### DA FARE
Restituisci per favore tutte le righe qui sotto, identiche e senza alcuna modifica.

### MATERIALE
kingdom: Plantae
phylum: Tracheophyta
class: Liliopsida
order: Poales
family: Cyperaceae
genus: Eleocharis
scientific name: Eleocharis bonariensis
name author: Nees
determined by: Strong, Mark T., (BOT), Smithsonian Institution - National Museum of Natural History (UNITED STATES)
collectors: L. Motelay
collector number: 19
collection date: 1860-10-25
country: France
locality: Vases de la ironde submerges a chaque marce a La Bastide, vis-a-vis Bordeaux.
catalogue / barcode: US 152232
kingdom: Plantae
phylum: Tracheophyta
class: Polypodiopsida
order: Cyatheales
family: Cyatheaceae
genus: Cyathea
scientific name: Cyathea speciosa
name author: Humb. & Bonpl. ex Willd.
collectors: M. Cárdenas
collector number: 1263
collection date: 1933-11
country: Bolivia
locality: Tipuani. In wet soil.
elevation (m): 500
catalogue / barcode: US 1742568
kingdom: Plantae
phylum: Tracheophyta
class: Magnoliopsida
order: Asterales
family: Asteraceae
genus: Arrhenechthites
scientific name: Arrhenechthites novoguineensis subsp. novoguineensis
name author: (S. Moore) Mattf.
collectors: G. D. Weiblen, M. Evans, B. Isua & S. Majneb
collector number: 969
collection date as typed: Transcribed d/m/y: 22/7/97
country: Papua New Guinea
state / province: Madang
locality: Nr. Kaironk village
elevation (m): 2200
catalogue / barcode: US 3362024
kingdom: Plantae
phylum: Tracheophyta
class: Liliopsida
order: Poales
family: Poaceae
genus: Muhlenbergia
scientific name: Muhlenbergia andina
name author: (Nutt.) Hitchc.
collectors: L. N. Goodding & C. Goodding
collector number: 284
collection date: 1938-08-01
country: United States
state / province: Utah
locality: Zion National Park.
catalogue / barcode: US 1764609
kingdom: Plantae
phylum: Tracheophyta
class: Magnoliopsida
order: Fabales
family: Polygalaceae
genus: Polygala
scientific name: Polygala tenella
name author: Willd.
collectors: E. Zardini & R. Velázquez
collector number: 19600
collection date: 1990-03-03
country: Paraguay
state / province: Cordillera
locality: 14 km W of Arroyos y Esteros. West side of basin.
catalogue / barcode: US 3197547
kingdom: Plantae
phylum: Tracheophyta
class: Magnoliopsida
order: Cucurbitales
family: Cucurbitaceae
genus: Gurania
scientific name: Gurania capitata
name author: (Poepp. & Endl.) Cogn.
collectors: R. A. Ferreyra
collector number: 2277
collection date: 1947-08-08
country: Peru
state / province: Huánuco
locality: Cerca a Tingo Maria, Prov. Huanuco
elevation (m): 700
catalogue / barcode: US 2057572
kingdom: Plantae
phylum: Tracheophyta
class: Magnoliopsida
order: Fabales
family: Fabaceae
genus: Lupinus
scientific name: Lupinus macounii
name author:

### RISPOSTA ATTESA
kingdom: Plantae
phylum: Tracheophyta
class: Liliopsida
order: Poales
family: Cyperaceae
genus: Eleocharis
scientific name: Eleocharis bonariensis
name author: Nees
determined by: Strong, Mark T., (BOT), Smithsonian Institution - National Museum of Natural History (UNITED STATES)
collectors: L. Motelay
collector number: 19
collection date: 1860-10-25
country: France
locality: Vases de la ironde submerges a chaque marce a La Bastide, vis-a-vis Bordeaux.
catalogue / barcode: US 152232
kingdom: Plantae
phylum: Tracheophyta
class: Polypodiopsida
order: Cyatheales
family: Cyatheaceae
genus: Cyathea
scientific name: Cyathea speciosa
name author: Humb. & Bonpl. ex Willd.
collectors: M. Cárdenas
collector number: 1263
collection date: 1933-11
country: Bolivia
locality: Tipuani. In wet soil.
elevation (m): 500
catalogue / barcode: US 1742568
kingdom: Plantae
phylum: Tracheophyta
class: Magnoliopsida
order: Asterales
family: Asteraceae
genus: Arrhenechthites
scientific name: Arrhenechthites novoguineensis subsp. novoguineensis
name author: (S. Moore) Mattf.
collectors: G. D. Weiblen, M. Evans, B. Isua & S. Majneb
collector number: 969
collection date as typed: Transcribed d/m/y: 22/7/97
country: Papua New Guinea
state / province: Madang
locality: Nr. Kaironk village
elevation (m): 2200
catalogue / barcode: US 3362024
kingdom: Plantae
phylum: Tracheophyta
class: Liliopsida
order: Poales
family: Poaceae
genus: Muhlenbergia
scientific name: Muhlenbergia andina
name author: (Nutt.) Hitchc.
collectors: L. N. Goodding & C. Goodding
collector number: 284
collection date: 1938-08-01
country: United States
state / province: Utah
locality: Zion National Park.
catalogue / barcode: US 1764609
kingdom: Plantae
phylum: Tracheophyta
class: Magnoliopsida
order: Fabales
family: Polygalaceae
genus: Polygala
scientific name: Polygala tenella
name author: Willd.
collectors: E. Zardini & R. Velázquez
collector number: 19600
collection date: 1990-03-03
country: Paraguay
state / province: Cordillera
locality: 14 km W of Arroyos y Esteros. West side of basin.
catalogue / barcode: US 3197547
kingdom: Plantae
phylum: Tracheophyta
class: Magnoliopsida
order: Cucurbitales
family: Cucurbitaceae
genus: Gurania
scientific name: Gurania capitata
name author: (Poepp. & Endl.) Cogn.
collectors: R. A. Ferreyra
collector number: 2277
collection date: 1947-08-08
country: Peru
state / province: Huánuco
locality: Cerca a Tingo Maria, Prov. Huanuco
elevation (m): 700
catalogue / barcode: US 2057572
kingdom: Plantae
phylum: Tracheophyta
class: Magnoliopsida
order: Fabales
family: Fabaceae
genus: Lupinus
scientific name: Lupinus macounii
name author:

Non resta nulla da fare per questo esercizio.